Les déçus de la politique, doivent-ils se réveiller ?

Les crises qui émergent dans tous les sens sont évidement pour la plupart le résultat des politiques économiques, écologiques, d’éducation, de santé menées depuis des décennies. Il est vrai que depuis lors, beaucoup s’étaient désintéressés de la politique, se concentrant sur leurs réussites personnelles.

Laissant à un nombre d’individus limités (en nombre) le soin d’administrer notre pays. Nous prenons en pleine face aujourd’hui le fait qu’ils l’ont administré de façon désastreuse… nous obligeant à nous intéresser à nouveau à la politique.

Frappé de toute part par les crises « du chômage record, de la pollution ou des attentats sanglants », chacun a désormais conscience qu’il est concerné et donc impliqué dans la gestion du monde dans lequel il vit et qu’il est devenu vital de s’y engager.

Le problème est que le cancer a pris le dessus !

Ceux qui ont administré le système et l’ont conduit à son état actuel souhaitent rester en place et continuer à pratiquer la même politique. Dirigés par l’égo et la volonté de garder leurs avantages et non de viser au bon fonctionnement de la société et au bonheur des gens, il semblerait que, au lieu de s’enrichir du retour des gens de terrains reportant des solutions pratiques, ces individus, piqués en flagrant délits d’incompétence, mettent un point d’orgueil dictatorial à passer en force, dans la panique, des lois inquiétantes par le sens intéressé qu’elles prennent !

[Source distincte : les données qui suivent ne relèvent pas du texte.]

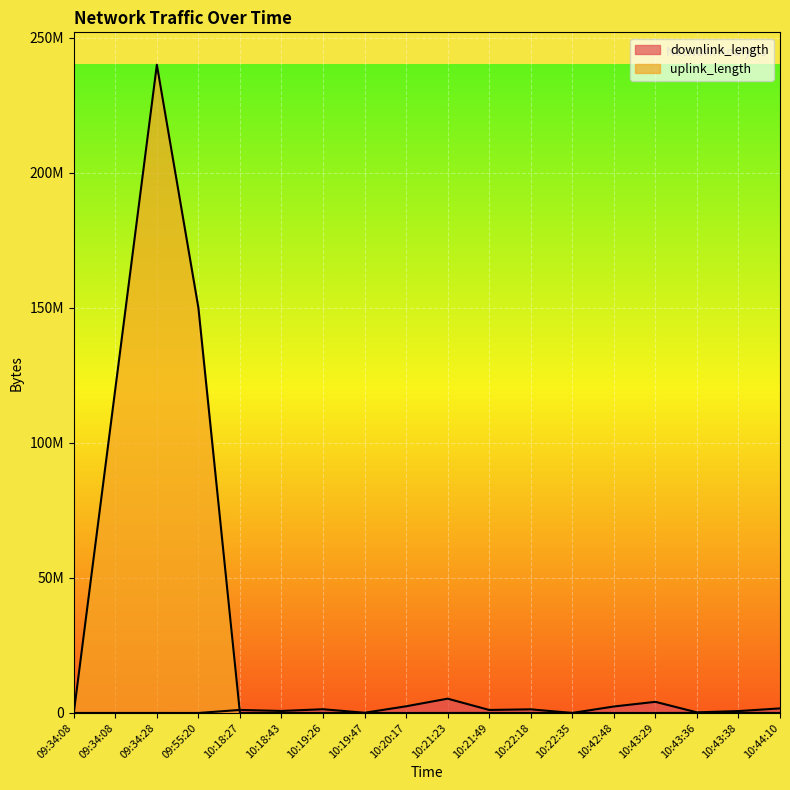

What is the difference between the uplink_length values at 09:55:20 and 10:43:38?

149940360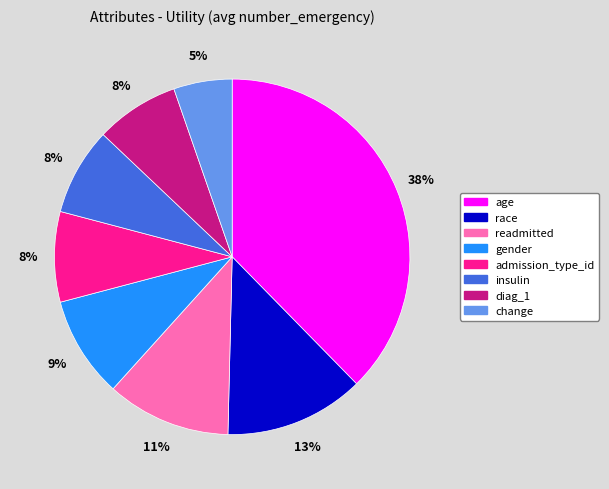

Which slice is the largest?

age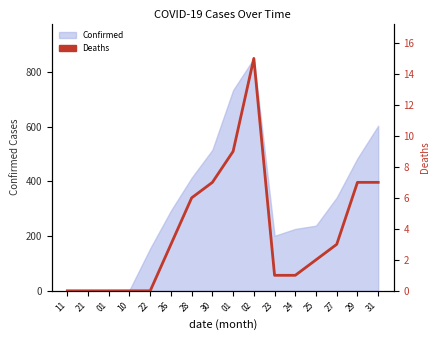

Reading right to left, extract all data points from this chart.

31=7	29=7	27=3	25=2	24=1	23=1	02=15	01=9	30=7	28=6	26=3	22=0	10=0	01=0	21=0	11=0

Des lois en force au lieu de Lois Fortes

Voilà que tentent de sortir des lois telles que la « non responsabilité des éventuels pollueurs nucléaires et autres pétroliers », « privatisation des contrôles radars », « taxation des propriétaires qui on fini de payer leurs crédits ». On voit en quoi chacune de ces lois peut servir l’intérêt de certains amis ou de banques  (où chacun serait obligé par la Loi, de soit : payer un crédit perso soit payer un crédit publique (les intérêts de la dette de l’Etat).Une république banana-banquière ? Et même si Bruce Toussaint nous fait sourire heureusement avec son « peut-on avoir le nom et savoir où habite celui qui a pondu la loi sur la taxation des abris de jardin ? », on se demande qui ordonne ces lois ?

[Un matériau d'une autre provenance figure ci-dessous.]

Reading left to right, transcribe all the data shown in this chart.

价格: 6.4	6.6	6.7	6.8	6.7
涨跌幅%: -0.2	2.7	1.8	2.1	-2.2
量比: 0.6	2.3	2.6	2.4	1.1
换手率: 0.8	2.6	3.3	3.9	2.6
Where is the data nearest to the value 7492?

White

Sachant que les gens ne voteraient jamais de telles lois… sommes nous en démocratie ?

A quoi ressemblerait une démocratie, avec des lois venant des gens ?

Quitte à privatiser, le peuple préfèrerait peut être une privatisation de contrôles fiscaux surveillant la gestion des deniers publics ? Ou bien l’interdiction de passage à la télé et de réelection des conseillers et autres ministres responsables de notre situation ?

On ne condamne pas la mauvaise gestion mais ceux qui ne payent pas assez !

Du contrôleur fiscal à la contractuelle, du salarié au libéral, nous participons tous à faire payer ou à payer ces dettes, ces incompétences. Comme la politique ne change pas, les dettes se creusent, la saignée des gens augmente et le ton à employer pour faire payer doit se durcir ! On en arrive à l’encouragement à la dénonciation comme en 1940 et dans l’ex URSS. On comprend pourquoi certains, notamment les jeunes qui vont hériter de ces dettes et de ces incompétences, descendent dans la rue ! Mais qu’obtiendront-ils ? De nouvelles aides-dettes, qui favorisent la dépendance à l’Etat administratif providentiel ?

Décréter l’état d’urgence à la compétence et aux performances ?

L’administration est le système qui a peut être la prolifération la plus rapide en nombre d’individus, et en consommation d’énergie. Certes aujourd’hui la seule voie pour ne pas être au chômage, ou soumis à la concurrence, une voie royale… pour la sécurité. Si il y a assez de gens qui entreprennent et produisent… pour lever des impôts.